• Page
^^^^^^^^
Levantini gazpacho with crème fraîche


As a child, I spent my summer holidays with my French grandparents on the Spanish shore of the Mediterranean sea. For some reason, old French people like to go on holidays in Spain although they have a perfectly good chunk of Mediterranean delight at home. I guess to some degree, we all want something foreign that is also a little familiar.

Meanwhile my “real” home in Israel, where I was born and raised was also on the shore of the Mediterranean sea. All the way to the East corner, which felt like a different universe altogether. Off the top of my head, I cannot think of another region like the Mediterranean. An area so small but that unites so many different cultures, languages, religions and landscapes. A quick clockwise tour around the sea will connect classical Europe in the form of Spain, France and Italy to the balkan states Albania, Greece and Bulgaria. Continuing to the Middle Eastern countries of Turkey, Syria, Lebanon and Israel. Ending up in North Africa with Egypt, Libya, Algeria and Morocco. Starting over again with Europe in an endless loupe of civilisations fighting, merging and influencing each other over thousands of years.
^^^^^^^^
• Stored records
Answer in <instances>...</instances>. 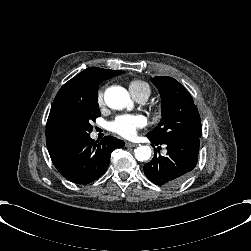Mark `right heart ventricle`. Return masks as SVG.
I'll return each mask as SVG.
<instances>
[{"label":"right heart ventricle","instance_id":"e07e8e85","mask_svg":"<svg viewBox=\"0 0 251 251\" xmlns=\"http://www.w3.org/2000/svg\"><path fill=\"white\" fill-rule=\"evenodd\" d=\"M133 97L141 102L146 101L152 94V87L149 83L139 78H132L128 82Z\"/></svg>","mask_w":251,"mask_h":251}]
</instances>
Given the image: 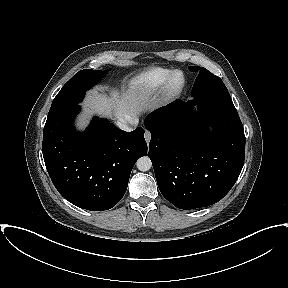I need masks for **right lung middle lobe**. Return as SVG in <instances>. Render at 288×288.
I'll return each instance as SVG.
<instances>
[{
	"label": "right lung middle lobe",
	"mask_w": 288,
	"mask_h": 288,
	"mask_svg": "<svg viewBox=\"0 0 288 288\" xmlns=\"http://www.w3.org/2000/svg\"><path fill=\"white\" fill-rule=\"evenodd\" d=\"M105 73L101 70L91 69L79 71L62 87L54 98L47 118L81 102L85 91L95 85Z\"/></svg>",
	"instance_id": "obj_1"
}]
</instances>
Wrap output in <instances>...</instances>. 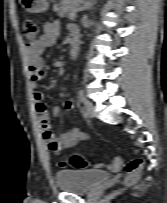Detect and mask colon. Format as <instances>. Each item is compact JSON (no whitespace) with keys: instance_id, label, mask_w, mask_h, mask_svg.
Listing matches in <instances>:
<instances>
[{"instance_id":"obj_1","label":"colon","mask_w":167,"mask_h":203,"mask_svg":"<svg viewBox=\"0 0 167 203\" xmlns=\"http://www.w3.org/2000/svg\"><path fill=\"white\" fill-rule=\"evenodd\" d=\"M23 34L25 36L27 46H30L33 43H35L40 36L38 23L33 19H26L23 22ZM70 164L75 168L81 169L87 166L88 162L80 156H73L71 158ZM67 165H68V162L66 161H63L60 163V166L62 168L67 167ZM116 166L117 164H115V167ZM124 169L126 173L125 183L127 185H131L136 182L142 170V160L139 158H135L130 162H128L125 165Z\"/></svg>"}]
</instances>
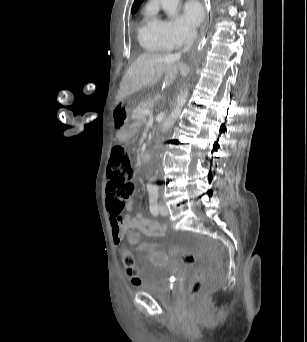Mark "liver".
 Returning <instances> with one entry per match:
<instances>
[{"label":"liver","mask_w":307,"mask_h":342,"mask_svg":"<svg viewBox=\"0 0 307 342\" xmlns=\"http://www.w3.org/2000/svg\"><path fill=\"white\" fill-rule=\"evenodd\" d=\"M183 70H189L188 66L173 60L172 54H141L125 72L116 100H124L141 88L157 84L162 76L165 82H173Z\"/></svg>","instance_id":"liver-1"}]
</instances>
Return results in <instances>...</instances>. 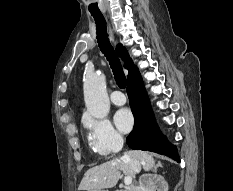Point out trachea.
Wrapping results in <instances>:
<instances>
[{
    "label": "trachea",
    "mask_w": 233,
    "mask_h": 191,
    "mask_svg": "<svg viewBox=\"0 0 233 191\" xmlns=\"http://www.w3.org/2000/svg\"><path fill=\"white\" fill-rule=\"evenodd\" d=\"M97 26V42L100 50L105 55L113 70L117 85L124 89L126 87V77L122 70L121 63L109 41L106 31V21L102 14H92Z\"/></svg>",
    "instance_id": "obj_1"
}]
</instances>
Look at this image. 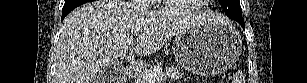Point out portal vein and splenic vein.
<instances>
[{
    "label": "portal vein and splenic vein",
    "instance_id": "18ae733b",
    "mask_svg": "<svg viewBox=\"0 0 307 83\" xmlns=\"http://www.w3.org/2000/svg\"><path fill=\"white\" fill-rule=\"evenodd\" d=\"M127 43H128V46L131 47L134 41L133 39H130L127 41ZM162 77H163L162 74H157L149 70L144 71V81H146L147 83H153L155 79H159V78L162 79Z\"/></svg>",
    "mask_w": 307,
    "mask_h": 83
}]
</instances>
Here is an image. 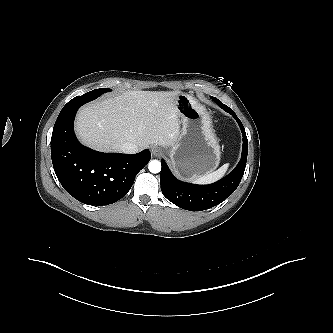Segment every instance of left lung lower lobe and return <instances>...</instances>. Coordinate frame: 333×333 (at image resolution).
Masks as SVG:
<instances>
[{"mask_svg":"<svg viewBox=\"0 0 333 333\" xmlns=\"http://www.w3.org/2000/svg\"><path fill=\"white\" fill-rule=\"evenodd\" d=\"M211 99L220 108L231 114L239 124L243 135L242 156L238 165L230 174L209 185H196L176 179L166 162L162 160L160 183L163 195L178 207L189 211L206 210L224 201L238 187L246 167L248 140L243 124L231 108L215 97H211Z\"/></svg>","mask_w":333,"mask_h":333,"instance_id":"left-lung-lower-lobe-1","label":"left lung lower lobe"}]
</instances>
^^^^^^^^
• Task
Translate this sentence from the gazpacho page into Spanish: "Off the top of my head, I cannot think of another region like the Mediterranean." The lines above aren't needed for this work.

• Task solution
Así, sin pensarlo mucho, no se me ocurre otra región como el Mediterráneo.